Householders ‘bringing debt down’

Debt consolidation measures are helping householders to reduce their debt levels, a new survey has indicated.

The February digest of stat…

Debt consolidation measures are helping householders to reduce their debt levels, a new survey has indicated.

The February digest of statistics from finance charity Credit Action has revealed the amount of interest being paid by UK consumers on personal debt was £171 million in December 2011, compared with £173 million a year before.

However, this may not be quite as simple a good news story as some would imagine, the charity's chief executive Michelle Highman suggested.

She said it is likely the falls in debt "represent an increased level of caution and concern in your average household, which impacted confidence in putting Christmas on credit last year".

"Whilst it is heartening that people did not overspend, the underlying reasons for not doing so may prove to be a real cause for concern in the coming year," Ms Highman added.

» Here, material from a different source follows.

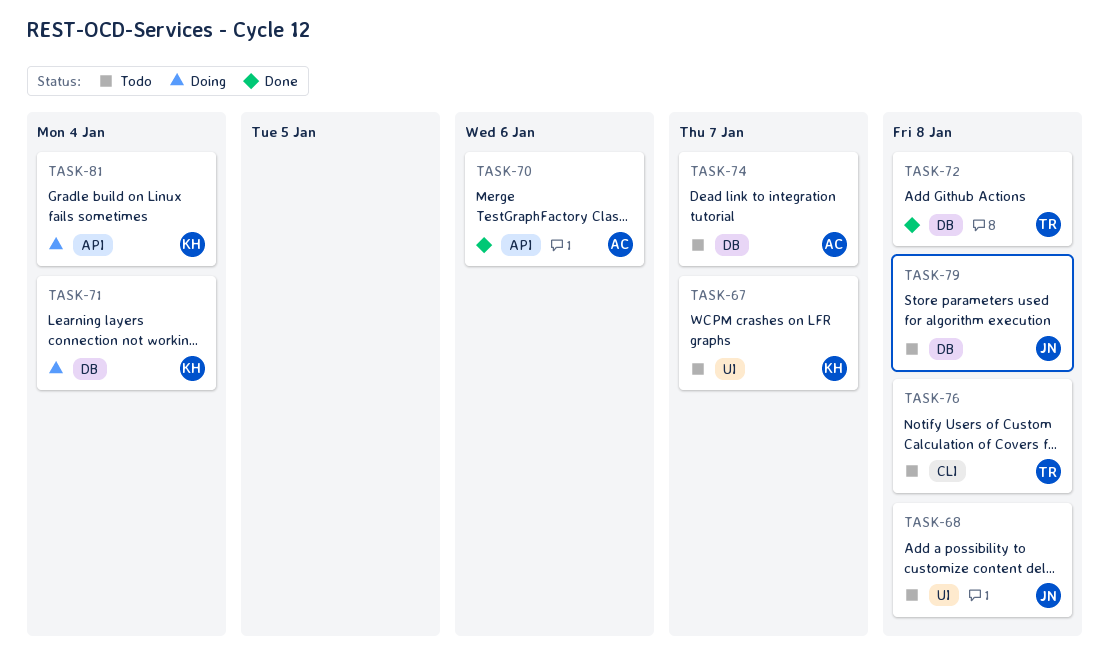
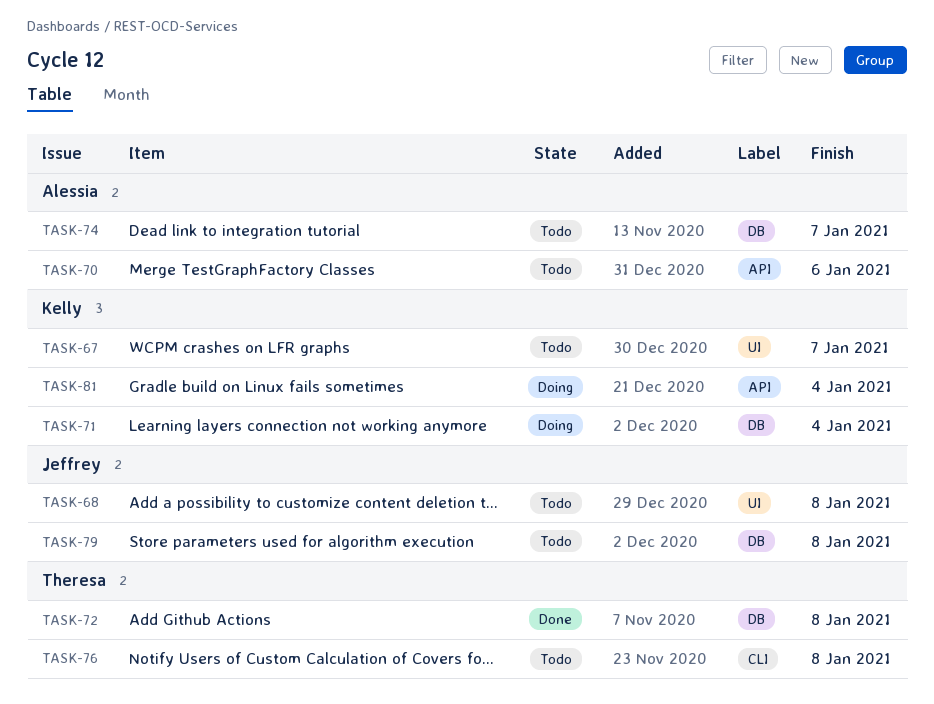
TASK-70, status: Done -> Todo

People who are struggling financially to the point that they dare not borrow more may find they are still finding it impossible to pay what they do owe, a situation that could leave those owing £15,000 or more left considering an individual voluntary arrangement.

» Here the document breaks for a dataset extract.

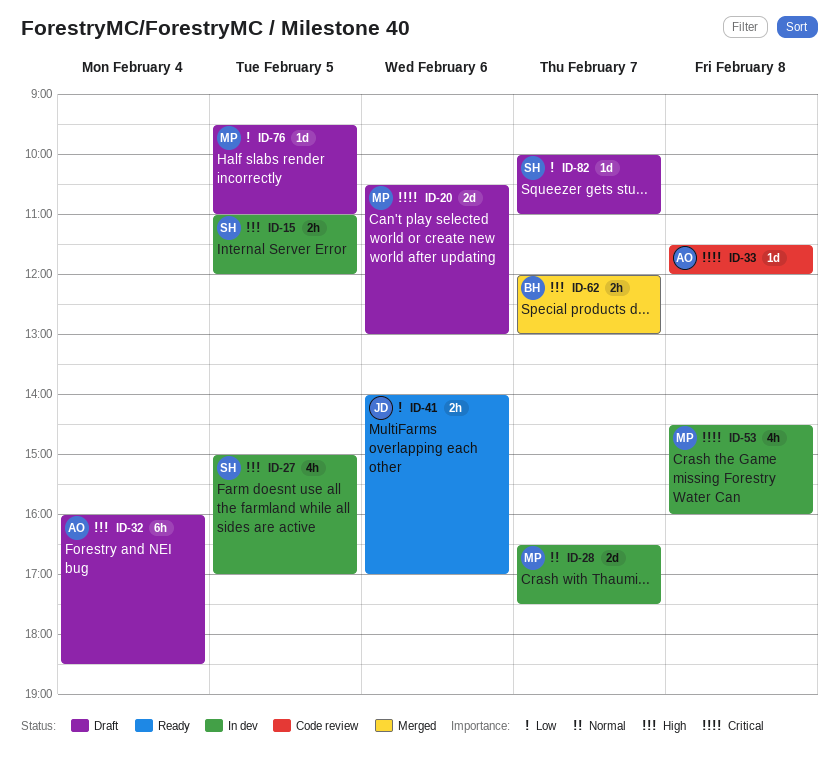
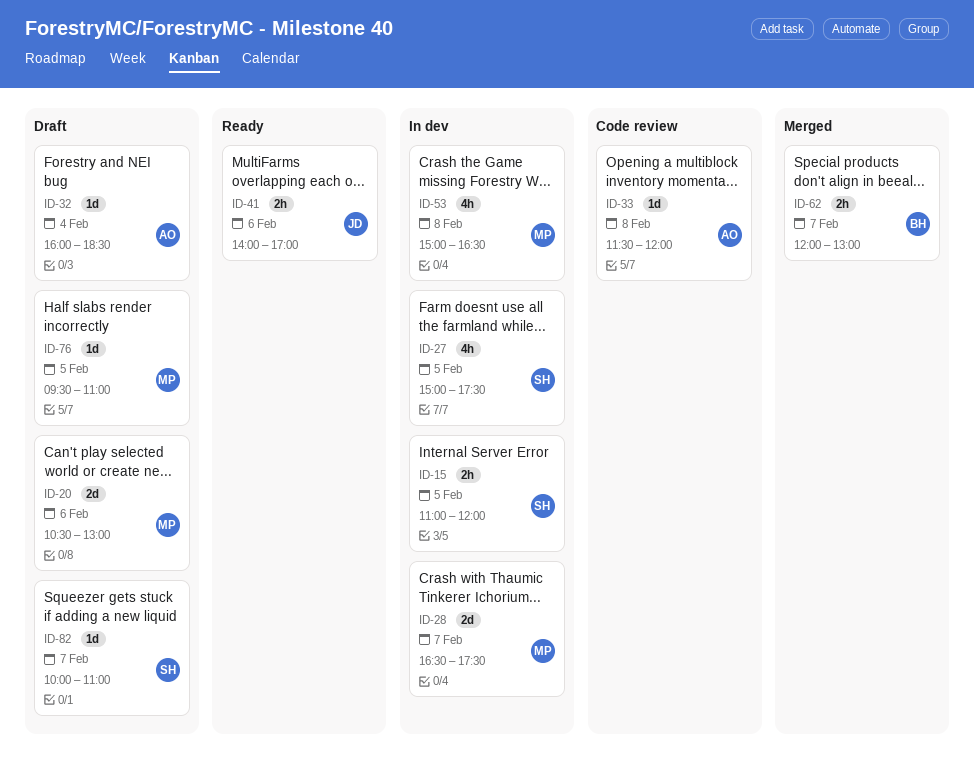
ID-27, ends: 17:00 -> 17:30
ID-32, estimate: 6h -> 1d
ID-53, begins: 14:30 -> 15:00
ID-53, ends: 16:00 -> 16:30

Such a deal works by agreeing with creditors not to go bankrupt and leave them with nothing, but to pay a reduced amount over a period of up to five years, at the end of which any remaining debt is written off.

One advantage of an IVA is that it is confidential, so the potential stigma of having an insolvency made public knowledge that bankruptcy can cause will be avoided.

The statistics in the survey tally with the findings of the Bank of England's latest Trends in Lending report, which suggested consumer credit borrowing was subdued, with credit card usage levels "weak".